各方面からの厳しい批判
Privacy Sandboxが実質的に終わったというグーグルの決定に対する反応は厳しい。Gizmodoは、「あなたが使ったことも聞いたこともないかもしれないもの、Privacy Sandboxをグーグルは静かに殺した。この死を嘆くべきだ。なぜなら、その意味するところは深刻だからだ。これは、ChromeにおけるサードパーティCookie廃止に向けた6年分の取り組み──最終的には主要ブラウザー全体でCookieを時代遅れにしたかもしれない──が、結局は何も生まなかったということを基本的に意味する」と指摘した。
PPC Landは「採用に失敗した後、ChromeはPrivacy Sandboxの大半の技術を葬った。グーグルは数年にわたる開発、低い導入率、そしてCookie代替案に対する広範な業界批判を受け、9つのPrivacy Sandbox APIを退役させる」と述べた。
Engadgetは「グーグルはPrivacy Sandboxを葬った」という。
===============
• **課題内容**
本文の「各方面からの厳しい批判」から「Engadgetは「グーグルはPrivacy Sandboxを葬った」という。」までを、両端を含めて一字一句違えずに書き写してください。

• **表示情報**
===============
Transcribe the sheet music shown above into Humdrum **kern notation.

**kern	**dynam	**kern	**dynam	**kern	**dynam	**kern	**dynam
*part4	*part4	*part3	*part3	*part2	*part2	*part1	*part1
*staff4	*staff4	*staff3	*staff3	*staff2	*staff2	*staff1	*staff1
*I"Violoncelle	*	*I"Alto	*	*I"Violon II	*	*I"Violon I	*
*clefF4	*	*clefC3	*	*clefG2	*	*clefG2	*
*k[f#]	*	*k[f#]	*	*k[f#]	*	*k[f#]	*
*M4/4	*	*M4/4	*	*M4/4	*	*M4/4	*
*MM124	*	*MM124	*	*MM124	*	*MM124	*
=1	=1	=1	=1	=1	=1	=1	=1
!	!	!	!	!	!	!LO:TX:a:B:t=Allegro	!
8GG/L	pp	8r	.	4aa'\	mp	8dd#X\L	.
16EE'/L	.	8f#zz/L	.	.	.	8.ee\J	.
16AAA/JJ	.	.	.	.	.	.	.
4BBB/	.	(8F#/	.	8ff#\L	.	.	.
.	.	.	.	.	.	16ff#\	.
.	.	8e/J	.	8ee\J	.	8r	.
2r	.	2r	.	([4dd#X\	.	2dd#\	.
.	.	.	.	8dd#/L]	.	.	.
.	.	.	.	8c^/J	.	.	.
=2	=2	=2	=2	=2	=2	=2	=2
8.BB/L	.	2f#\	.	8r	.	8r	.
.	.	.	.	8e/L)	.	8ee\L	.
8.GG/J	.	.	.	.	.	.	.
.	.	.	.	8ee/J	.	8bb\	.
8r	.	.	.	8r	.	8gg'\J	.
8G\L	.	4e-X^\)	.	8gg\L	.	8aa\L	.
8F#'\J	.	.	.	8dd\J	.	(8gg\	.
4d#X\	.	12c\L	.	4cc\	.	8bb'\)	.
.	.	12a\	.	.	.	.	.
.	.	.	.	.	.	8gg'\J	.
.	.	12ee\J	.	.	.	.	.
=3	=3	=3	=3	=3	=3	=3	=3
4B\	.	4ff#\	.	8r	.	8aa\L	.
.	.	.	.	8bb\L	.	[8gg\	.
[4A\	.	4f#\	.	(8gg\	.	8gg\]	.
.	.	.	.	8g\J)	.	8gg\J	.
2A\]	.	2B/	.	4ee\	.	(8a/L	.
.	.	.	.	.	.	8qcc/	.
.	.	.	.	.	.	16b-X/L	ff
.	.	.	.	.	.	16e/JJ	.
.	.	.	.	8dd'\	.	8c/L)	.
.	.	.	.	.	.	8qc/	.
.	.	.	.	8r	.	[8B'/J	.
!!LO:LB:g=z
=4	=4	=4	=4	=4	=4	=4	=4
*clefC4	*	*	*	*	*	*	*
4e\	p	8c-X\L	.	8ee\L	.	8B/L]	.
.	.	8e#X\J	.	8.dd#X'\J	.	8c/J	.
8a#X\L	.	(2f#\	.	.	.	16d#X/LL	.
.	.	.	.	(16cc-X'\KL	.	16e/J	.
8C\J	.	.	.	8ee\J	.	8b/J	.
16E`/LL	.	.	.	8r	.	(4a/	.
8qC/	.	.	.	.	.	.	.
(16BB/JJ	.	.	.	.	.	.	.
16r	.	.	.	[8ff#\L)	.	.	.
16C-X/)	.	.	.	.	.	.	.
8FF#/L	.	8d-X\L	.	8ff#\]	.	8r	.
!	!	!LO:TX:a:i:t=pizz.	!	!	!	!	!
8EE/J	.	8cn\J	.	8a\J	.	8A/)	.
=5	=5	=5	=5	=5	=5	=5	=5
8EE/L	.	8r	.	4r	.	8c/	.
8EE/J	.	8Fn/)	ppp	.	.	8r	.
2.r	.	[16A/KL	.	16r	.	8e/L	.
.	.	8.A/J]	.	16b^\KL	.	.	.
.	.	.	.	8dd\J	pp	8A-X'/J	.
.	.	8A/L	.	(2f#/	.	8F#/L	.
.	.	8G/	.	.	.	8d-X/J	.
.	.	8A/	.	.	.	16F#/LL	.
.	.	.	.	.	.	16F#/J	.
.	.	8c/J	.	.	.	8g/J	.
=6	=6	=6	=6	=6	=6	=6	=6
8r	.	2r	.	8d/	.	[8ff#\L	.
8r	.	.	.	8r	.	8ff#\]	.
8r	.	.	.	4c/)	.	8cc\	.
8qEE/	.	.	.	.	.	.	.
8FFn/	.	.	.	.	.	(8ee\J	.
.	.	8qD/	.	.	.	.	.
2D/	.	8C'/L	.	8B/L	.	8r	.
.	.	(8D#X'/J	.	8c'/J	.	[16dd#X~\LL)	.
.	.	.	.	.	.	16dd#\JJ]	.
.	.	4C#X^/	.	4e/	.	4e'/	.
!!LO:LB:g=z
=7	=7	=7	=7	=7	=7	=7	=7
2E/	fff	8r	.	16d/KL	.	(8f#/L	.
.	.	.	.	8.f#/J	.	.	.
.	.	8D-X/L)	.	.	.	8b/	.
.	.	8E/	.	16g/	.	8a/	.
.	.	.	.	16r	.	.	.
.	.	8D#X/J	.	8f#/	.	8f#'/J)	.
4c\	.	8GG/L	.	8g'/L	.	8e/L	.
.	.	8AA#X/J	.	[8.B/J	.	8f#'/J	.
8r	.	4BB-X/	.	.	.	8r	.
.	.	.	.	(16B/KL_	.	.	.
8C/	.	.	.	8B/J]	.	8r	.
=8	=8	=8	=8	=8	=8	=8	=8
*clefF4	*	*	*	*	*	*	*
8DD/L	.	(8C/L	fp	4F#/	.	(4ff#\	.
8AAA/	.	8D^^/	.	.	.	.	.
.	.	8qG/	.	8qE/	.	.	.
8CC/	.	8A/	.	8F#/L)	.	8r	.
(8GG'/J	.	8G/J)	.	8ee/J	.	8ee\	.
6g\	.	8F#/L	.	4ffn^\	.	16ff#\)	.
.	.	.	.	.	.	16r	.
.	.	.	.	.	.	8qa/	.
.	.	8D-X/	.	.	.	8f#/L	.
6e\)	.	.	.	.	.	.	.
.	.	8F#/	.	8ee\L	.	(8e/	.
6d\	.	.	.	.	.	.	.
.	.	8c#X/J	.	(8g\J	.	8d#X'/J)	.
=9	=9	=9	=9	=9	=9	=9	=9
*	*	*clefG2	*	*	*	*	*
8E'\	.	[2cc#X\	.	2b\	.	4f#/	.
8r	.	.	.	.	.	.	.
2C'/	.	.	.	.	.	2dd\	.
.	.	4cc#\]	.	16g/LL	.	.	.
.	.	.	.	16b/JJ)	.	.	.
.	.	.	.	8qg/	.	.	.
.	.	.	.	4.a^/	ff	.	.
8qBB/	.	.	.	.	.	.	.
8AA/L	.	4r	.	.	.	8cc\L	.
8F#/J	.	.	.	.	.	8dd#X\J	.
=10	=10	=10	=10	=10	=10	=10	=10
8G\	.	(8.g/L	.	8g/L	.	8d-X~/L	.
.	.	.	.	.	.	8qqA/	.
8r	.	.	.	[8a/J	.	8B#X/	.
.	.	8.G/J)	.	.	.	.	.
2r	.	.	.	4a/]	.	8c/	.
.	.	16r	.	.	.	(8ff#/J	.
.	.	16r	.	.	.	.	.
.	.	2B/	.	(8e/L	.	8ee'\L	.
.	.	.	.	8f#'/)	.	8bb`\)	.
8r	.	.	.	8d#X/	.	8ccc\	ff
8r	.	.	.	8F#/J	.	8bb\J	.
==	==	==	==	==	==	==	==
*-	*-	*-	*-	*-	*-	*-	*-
===============
• **あなたの回答**
各方面からの厳しい批判
Privacy Sandboxが実質的に終わったというグーグルの決定に対する反応は厳しい。Gizmodoは、「あなたが使ったことも聞いたこともないかもしれないもの、Privacy Sandboxをグーグルは静かに殺した。この死を嘆くべきだ。なぜなら、その意味するところは深刻だからだ。これは、ChromeにおけるサードパーティCookie廃止に向けた6年分の取り組み──最終的には主要ブラウザー全体でCookieを時代遅れにしたかもしれない──が、結局は何も生まなかったということを基本的に意味する」と指摘した。
PPC Landは「採用に失敗した後、ChromeはPrivacy Sandboxの大半の技術を葬った。グーグルは数年にわたる開発、低い導入率、そしてCookie代替案に対する広範な業界批判を受け、9つのPrivacy Sandbox APIを退役させる」と述べた。
Engadgetは「グーグルはPrivacy Sandboxを葬った」という。